_APPLY WHAT YOU READ_
- A) Decide whether each statement below agrees with the complaint decisions: (i) in case 202005405, independent advice was taken from a trauma and orthopaedics adviser; (ii) in case 202005405, not offering a DEXA scan was found to be inappropriate; (iii) the complaint in case 202005176 was upheld in full. For each, answer yes or no and quote the deciding words.
- B) In the complaint decisions, which body is named in case 202005176?
- C) Carry on the complaint decisions from the point where they stop.

_TEXT PASSAGE_
Health

  • Case ref:
    202005405
  • Date:
    August 2022
  • Body:
    Dumfries and Galloway NHS Board
  • Sector:
    Health
  • Outcome:
    Upheld, recommendations
  • Subject:
    Clinical treatment / diagnosis

Summary

C complained about the care and treatment provided by the board to their parent (A), who was admitted to hospital with severe back pain after suffering a suspected fall and later diagnosed with osteoporosis (a condition that affects the bones, causing become fragile and more likely to break). C complained about the physiotherapy and occupational therapy assessments carried out during A's admission, the communication by staff and a lack of recognition of A's cognitive impairment (a condition that affects the ability to think, concentrate, formulate ideas, reason and remember). C also complained about the lack of written information about osteoporosis/fragility fractures and how they should be managed after A's discharge, and A's follow up care, in particular, the failure to carry out a DEXA scan (a special type of x-ray that measures the density of bones).

In order to investigate C's complaint, we took independent advice from a trauma and orthopaedics (conditions involving the musculoskeletal system) adviser. We found that it was reasonable, in light of cognitive assessments undertaken by A, for staff to have taken the information A provided at face value. It was also reasonable in light of current practice and guidance for the board not to have provided A with written information about the management of osteoporosis upon discharge. We also found that the decision not to offer a DEXA scan was appropriate given the diagnosis, and that the appropriate treatment for this type of injury (osteoporosis/fragility fractures) was conservative management and therefore follow up care was not a requirement.

However, we identified a number of failings including that the board unreasonably delayed in starting A's osteoporosis treatment and that there were also failings in communication. In view of these specific failings, we upheld the complaint.

Recommendations

What we asked the organisation to do in this case:

  • Apologise to C and A for the delay in starting A's osteoporosis treatment. The apology should meet the standards set out in the SPSO guidelines on apology available at www.spso.org.uk/information-leaflets.

What we said should change to put things right in future:

  • There should be a clear treatment pathway in place for patients starting osteoporosis treatment which is based on the relevant national guidance so as to avoid unreasonable delay in the start of their treatment.

We have asked the organisation to provide us with evidence that they have implemented the recommendations we have made on this case by the deadline we set.

  • Case ref:
    202005176
  • Date:
    August 2022
  • Body:
    Ayrshire and Arran NHS Board
  • Sector:
    Health
  • Outcome:
    Some upheld, recommendations
  • Subject:
    Clinical treatment / diagnosis

Summary

C complained about the care and treatment provided to their spouse (A) when they became unwell with severe lower abdominal pain and vomiting. A was visited and examined by an out-of-hours (OOH) GP, who administered an injection for vomiting and left some medication for A. A's condition worsened and a different OOH GP attended the same evening. A was taken to hospital by ambulance and was found to have a perforated bowel (hole in the large intestine) and kidney failure. Medical intervention was not considered appropriate and A's care was redirected to palliative care. A died in hospital two days later.

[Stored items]
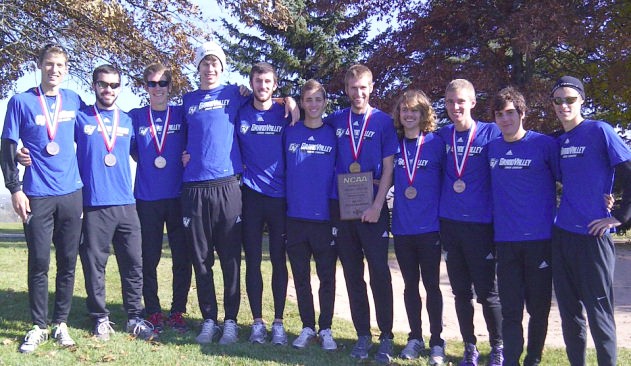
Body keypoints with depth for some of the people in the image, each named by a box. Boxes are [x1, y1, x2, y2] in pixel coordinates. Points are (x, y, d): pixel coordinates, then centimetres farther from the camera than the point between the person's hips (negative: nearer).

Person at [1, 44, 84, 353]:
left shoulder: (74, 101, 8)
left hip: (71, 194, 3)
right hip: (37, 196, -2)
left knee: (67, 264, 6)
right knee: (39, 264, 0)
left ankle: (61, 323, 17)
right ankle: (39, 326, 12)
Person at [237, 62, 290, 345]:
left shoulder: (285, 114, 3)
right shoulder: (240, 113, 5)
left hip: (280, 196, -1)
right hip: (250, 195, 1)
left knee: (278, 260, 4)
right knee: (252, 260, 4)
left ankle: (278, 322, 13)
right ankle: (257, 322, 15)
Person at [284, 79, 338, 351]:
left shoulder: (333, 134, 3)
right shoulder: (290, 133, 5)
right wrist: (285, 203, 4)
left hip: (325, 217, -1)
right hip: (295, 216, 1)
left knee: (327, 277, 4)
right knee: (301, 277, 8)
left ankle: (326, 330, 17)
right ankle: (307, 327, 21)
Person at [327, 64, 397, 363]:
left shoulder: (383, 121, 1)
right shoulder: (335, 121, 8)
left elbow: (388, 168, -3)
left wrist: (377, 206, -13)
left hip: (372, 208, -3)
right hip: (342, 207, 3)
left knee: (379, 272, -1)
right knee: (352, 274, 8)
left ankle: (386, 338, 8)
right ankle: (362, 335, 17)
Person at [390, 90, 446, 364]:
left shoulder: (436, 144, -3)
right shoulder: (393, 144, 5)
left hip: (429, 228, -3)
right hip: (402, 227, 3)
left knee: (431, 284, 4)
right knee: (410, 284, 12)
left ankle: (437, 343, 14)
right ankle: (415, 338, 24)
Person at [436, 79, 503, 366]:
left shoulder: (491, 133, -5)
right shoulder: (441, 136, 5)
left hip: (480, 224, -4)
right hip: (449, 222, 4)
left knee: (487, 291, 2)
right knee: (460, 291, 11)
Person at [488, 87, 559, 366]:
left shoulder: (545, 144, -5)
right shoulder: (491, 148, 7)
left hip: (540, 238, -3)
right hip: (505, 240, 3)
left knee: (538, 307, 9)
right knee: (510, 309, 5)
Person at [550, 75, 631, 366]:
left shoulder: (599, 131, -7)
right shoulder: (557, 142, 10)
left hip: (593, 236, -6)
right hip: (562, 234, 6)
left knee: (598, 311, 0)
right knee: (569, 311, 13)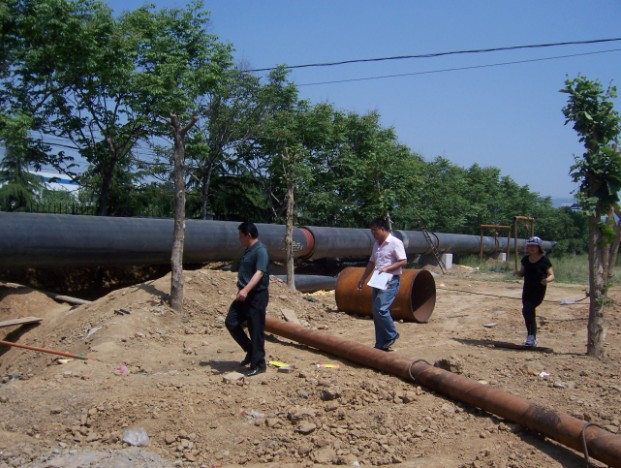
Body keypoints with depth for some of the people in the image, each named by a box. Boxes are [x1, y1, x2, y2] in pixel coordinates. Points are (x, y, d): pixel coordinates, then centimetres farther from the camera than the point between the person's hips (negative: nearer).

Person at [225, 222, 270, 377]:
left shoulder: (260, 250, -15)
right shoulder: (248, 250, 15)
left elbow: (259, 273, -27)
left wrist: (246, 290, -38)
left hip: (257, 296, -10)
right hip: (244, 295, 10)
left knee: (256, 330, -4)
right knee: (231, 322, 9)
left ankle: (258, 364, 6)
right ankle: (251, 351, 21)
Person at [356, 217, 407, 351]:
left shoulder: (395, 243, -10)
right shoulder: (376, 244, 14)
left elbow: (403, 261, -14)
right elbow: (372, 263, 22)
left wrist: (387, 268, -22)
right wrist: (362, 279, 20)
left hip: (390, 281, -8)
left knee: (380, 309, -19)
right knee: (376, 311, 7)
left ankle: (392, 335, 3)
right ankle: (381, 344, 14)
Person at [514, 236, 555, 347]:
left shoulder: (544, 260, -8)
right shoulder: (525, 259, 7)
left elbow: (552, 275, -6)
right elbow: (522, 273, 15)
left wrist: (547, 279, -28)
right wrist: (518, 273, -8)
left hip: (539, 290, -6)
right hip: (527, 289, 6)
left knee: (527, 309, -20)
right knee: (529, 312, 9)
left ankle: (531, 336, -9)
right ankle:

_NUMBERED ANSWERS_
- A)
(i) Yes: "we took independent advice from a trauma and orthopaedics (conditions involving the musculoskeletal system) adviser."
(ii) No: "the decision not to offer a DEXA scan was appropriate given the diagnosis"
(iii) No: "Some upheld, recommendations"

- B) Ayrshire and Arran NHS Board.

- C)
C complained that the first OOH GP missed important aspects of A's condition during their home visit. C further complained that when A was admitted to hospital, A was left in pain and discomfort for many hours and it was only when C raised concerns that A was given stronger pain relief.

We took independent advice from a GP adviser, as well as a registered nurse and a general physician in acute medicine.

We found that overall, the assessment and examination carried out by the first OOH GP was reasonable and appropriate. It was determined that there was nothing suggestive of an acute abdomen (sudden, severe abdominal pain) which would have necessitated admission to hospital. We did not uphold this aspect of C's complaint.

C also complained that A was given unreasonable care and treatment in the hospital, in relation to managing A's pain. We considered that overall, the approach to A's pain management by nursing staff was reasonable. Nursing staff identified A's level of pain from first admission and throughout and took appropriate action to try and address this.

However, we found that given the very high doses of morphine administered, medical staff should have checked the medication prescribed to see if it was working, and review or prescribe something else. Furthermore, given that the medical team would have been aware that A was on the ward round for comfort care, a palliative care referral could have been made earlier. We considered that an earlier referral may have supported better comfort care for A in the final stages of life. As such, we upheld this aspect of C's complaint.

Recommendations

What we asked the organisation to do in this case:

  • Apologise to C for the failings identified. The apology should meet the standards set out in the SPSO guidelines on apology available at www.spso.org.uk/information-leaflets.

What we said should change to put things right in future:

  • Pain medication prescribed for patients should be appropriately checked by medical staff to see if it is adequately working. Referrals to palliative care should be made in a timely way without delay.

We have asked the organisation to provide us with evidence that they have implemented the recommendations we have made on this case by the deadline we set.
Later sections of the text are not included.